The scientists said they could not determine, based on a review of health studies, whether there is a threshold below which no fatalities can be assured from ozone exposure. If there is such a point, it is below the ozone levels allowed for public health.

Environmentalists and health advocates have argued that a string of health studies and surveys show that exposure to smoggy air not only aggravates respiratory problems, but causes thousands of deaths a year.

But in a number of instances the EPA and the White House Office of Management and Budget, which reviews regulations, have been at odds over the certainty of a link between smog levels and deaths.

Patton said the OMB in a number of air pollution regulations has sought to minimize the relationship of pollution and premature deaths, resulting in a lower calculation of health benefits from pollution reductions.

"This has been used by industry to try to attack health standards by minimizing the societal benefits," said Patton.

One such case involves the EPA's decision last month to toughen the ozone health standard, reducing the allowable concentration in the air.

When the cost-benefit analysis was being prepared in connection with the rulemaking, the OMB argued there is "considerable uncertainty" in the association between ozone levels and deaths.

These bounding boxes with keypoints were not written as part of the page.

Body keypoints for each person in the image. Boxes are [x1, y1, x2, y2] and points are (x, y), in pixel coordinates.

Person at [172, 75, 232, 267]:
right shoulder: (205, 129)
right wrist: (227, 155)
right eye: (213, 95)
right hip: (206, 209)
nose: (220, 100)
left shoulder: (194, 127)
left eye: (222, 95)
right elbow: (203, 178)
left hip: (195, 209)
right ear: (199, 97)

As a result, the EPA issued a wide cost-benefit range from an annual net societal cost of $20 billion (euro12.5 billion) to a savings of $23 billion (euro14.4 billion), depending largely on whether one takes into account lives saved from ozone-related premature deaths.

OMB officials also have objected to the EPA quantifying ozone-related mortality benefits in new emissions standards for lawn mowers and other small engines that release large amounts of ozone-forming pollution.

In response, the EPA removed "all references to quantified ozone benefits" in the proposed rule, according to an e-mail sent by EPA to the OMB. The small engine regulation is awaiting final action.